The Palestinian Ideology Ignores Reality

Among ideology, a fundamental belief system, and recognition of reality, there has always been a huge intellectual gap.  History is full of instances when all too many people have refused to recognize the disastrous consequences of adhering to an ideology, usually based on myth, regardless of a reality that contradicts their firm beliefs.  The key problem is that individuals espousing some ideological point of view may have invested so much emotional attachment to it that they not only abandon objectivity, but also are incapable of renouncing a viewpoint, a myth, or a false political religion that has been discredited or may be irrelevant.  They do not want to disavow the part of themselves that has accepted falsity.

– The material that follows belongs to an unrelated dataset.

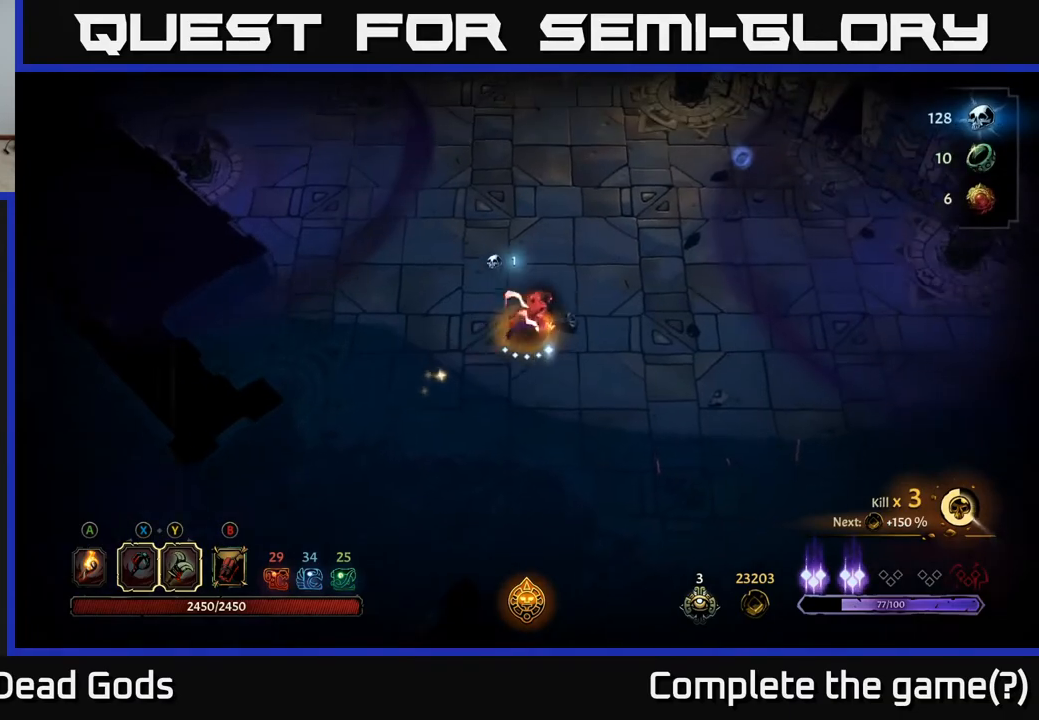
{"buttons": [], "left_stick": "up-right", "right_stick": "center", "events": []}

This is now true of the ideological believers in the Palestinian narrative of victimhood.  Almost everyone recognizes the mistakes of "true believers" in refusing to admit the horrors of the Stalinist era in the Soviet Union and the Mao Zedong years in China.  Supporters of and apologists for those regimes persisted in ignoring the reality that they were totalitarian, savagely cruel, responsible for systematic terror, and engaged in the slaughter of tens of millions of their innocent citizens held to be enemies.  

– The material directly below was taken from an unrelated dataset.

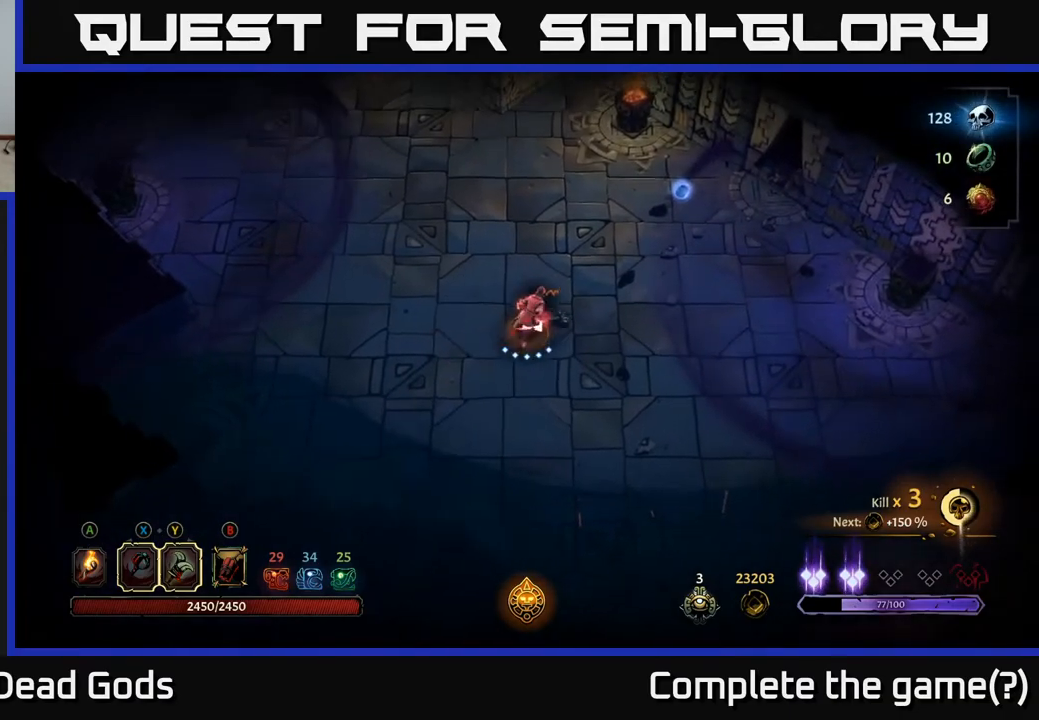
{"buttons": [], "left_stick": "up-right", "right_stick": "center", "events": []}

Adherence to the ideology of Communism meant both condoning the horrors and cruelty as inevitable and refusing to accept any possible compromise or qualification of that ideology.  Nor could adherents accept that this ideological view, though partly rational, was largely a myth, albeit one capable of mobilizing people.

Today, that mixture of reason and myth is present in a Palestinian ideology of victimhood, an ideology that seeks to mobilize political support by insistence that Palestinians are being persecuted by Israel, a state that must be rejected.  Supporters of the Palestinian cause can argue as part of that ideology for Israeli withdrawal from disputed or occupied territory captured in 1967, for the establishment of a Palestinian state, and for a solution to the Palestinian refugee question by a Palestinian right of return.

But the ideology departs from objectivity in referring to Israel as a colonial power from which Palestinians must be liberated.  That power is said to oppress Palestinians and to engage in terror against them.  The reality is that it is Palestinian terrorism that has accounted for the murder of more than 1,500 Israelis over the last twenty years.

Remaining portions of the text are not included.